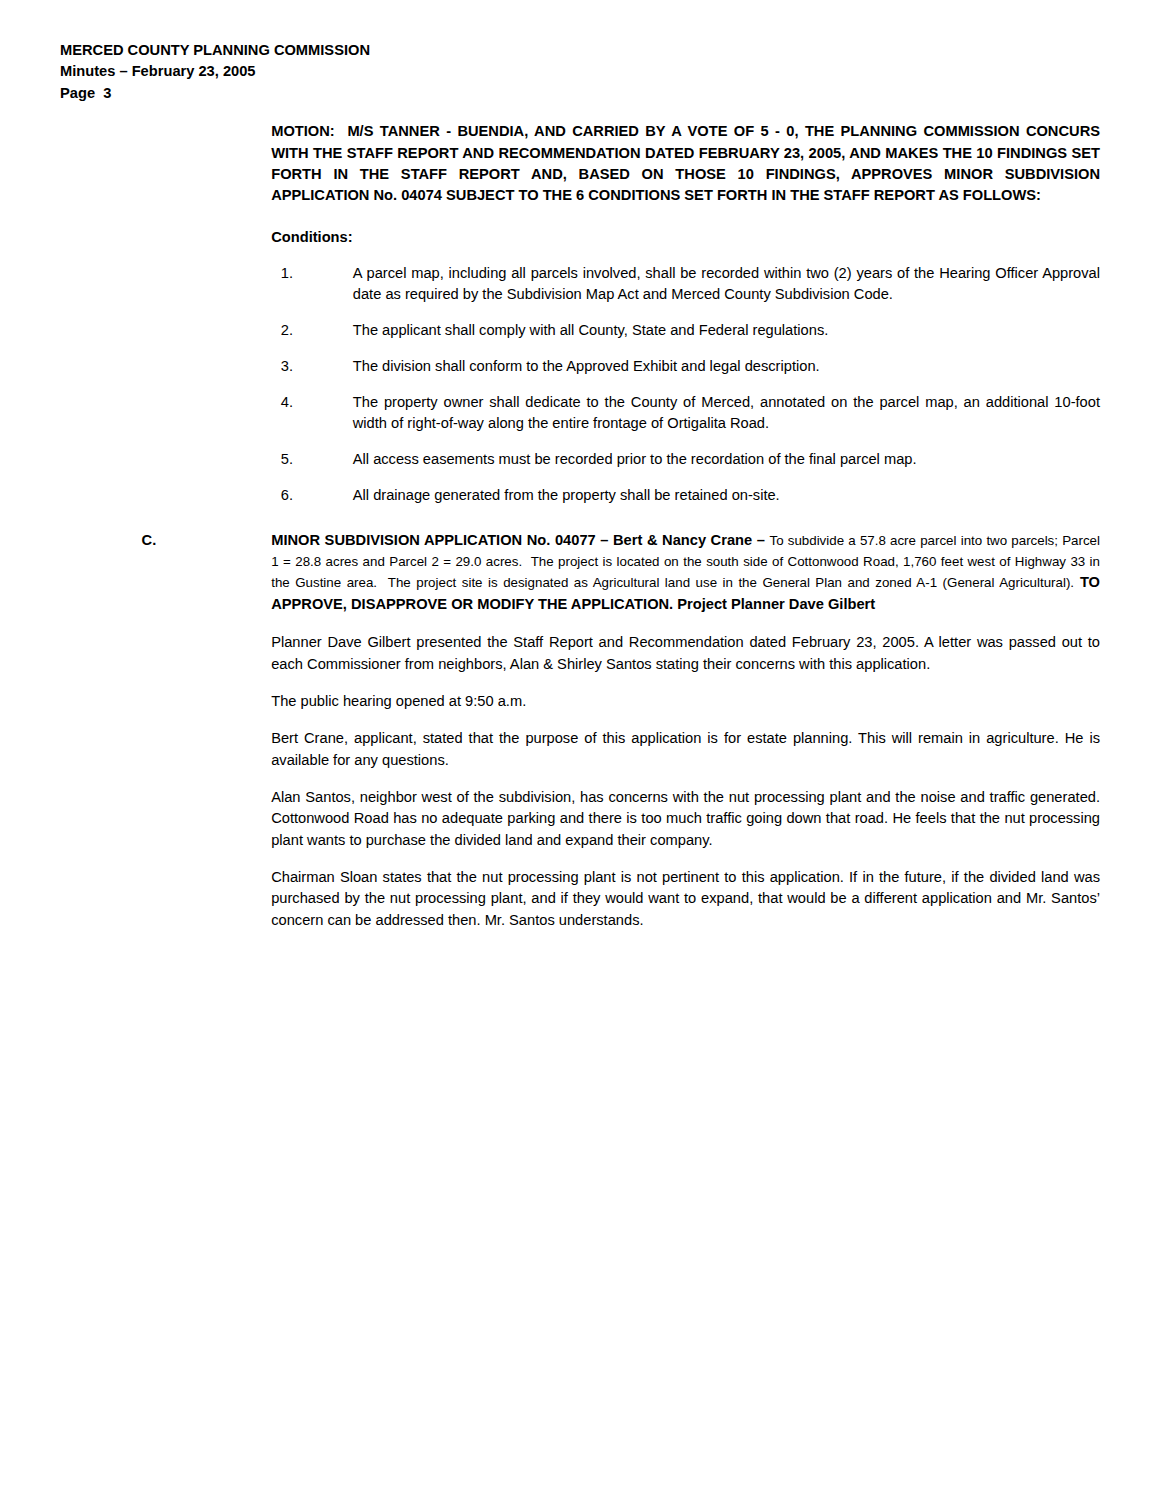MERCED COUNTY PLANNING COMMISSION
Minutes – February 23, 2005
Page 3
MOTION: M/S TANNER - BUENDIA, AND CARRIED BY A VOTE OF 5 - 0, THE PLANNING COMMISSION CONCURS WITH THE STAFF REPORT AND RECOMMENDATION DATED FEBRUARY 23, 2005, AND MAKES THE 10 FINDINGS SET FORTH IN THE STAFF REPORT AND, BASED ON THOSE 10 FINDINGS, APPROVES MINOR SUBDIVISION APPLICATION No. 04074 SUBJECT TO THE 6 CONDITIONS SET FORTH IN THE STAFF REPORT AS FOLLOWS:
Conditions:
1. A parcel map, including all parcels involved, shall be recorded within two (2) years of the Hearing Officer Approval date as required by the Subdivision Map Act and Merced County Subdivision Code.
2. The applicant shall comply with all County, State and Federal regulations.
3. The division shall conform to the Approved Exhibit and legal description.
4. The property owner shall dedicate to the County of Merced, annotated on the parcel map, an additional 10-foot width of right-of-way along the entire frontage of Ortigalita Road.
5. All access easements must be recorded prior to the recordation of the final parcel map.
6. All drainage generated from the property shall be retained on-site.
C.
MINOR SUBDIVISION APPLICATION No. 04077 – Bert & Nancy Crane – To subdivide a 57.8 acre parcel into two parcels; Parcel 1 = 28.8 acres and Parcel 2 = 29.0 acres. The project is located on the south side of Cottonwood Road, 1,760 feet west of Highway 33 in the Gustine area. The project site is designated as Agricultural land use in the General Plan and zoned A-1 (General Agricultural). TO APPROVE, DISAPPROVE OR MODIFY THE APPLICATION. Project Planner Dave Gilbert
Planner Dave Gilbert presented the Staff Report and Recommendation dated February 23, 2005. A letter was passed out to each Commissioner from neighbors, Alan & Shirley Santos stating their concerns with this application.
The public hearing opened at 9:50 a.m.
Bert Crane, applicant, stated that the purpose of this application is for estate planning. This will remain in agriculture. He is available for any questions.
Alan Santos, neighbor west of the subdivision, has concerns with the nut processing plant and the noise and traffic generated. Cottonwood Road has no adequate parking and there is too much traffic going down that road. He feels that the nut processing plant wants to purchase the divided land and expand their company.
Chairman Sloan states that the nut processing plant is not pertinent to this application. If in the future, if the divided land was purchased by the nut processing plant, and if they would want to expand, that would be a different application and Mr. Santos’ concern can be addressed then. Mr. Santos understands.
========================
- [TRY IT]:
What you give back must be the stretch above, starting at the line with "The public hearing opened at 9:50 a.m." and ending at the line with "Bert Crane, applicant, stated", copied exactly.

- [RESPONSE TO THIS TASK]:
The public hearing opened at 9:50 a.m.
Bert Crane, applicant, stated that the purpose of this application is for estate planning. This will remain in agriculture. He is available for any questions.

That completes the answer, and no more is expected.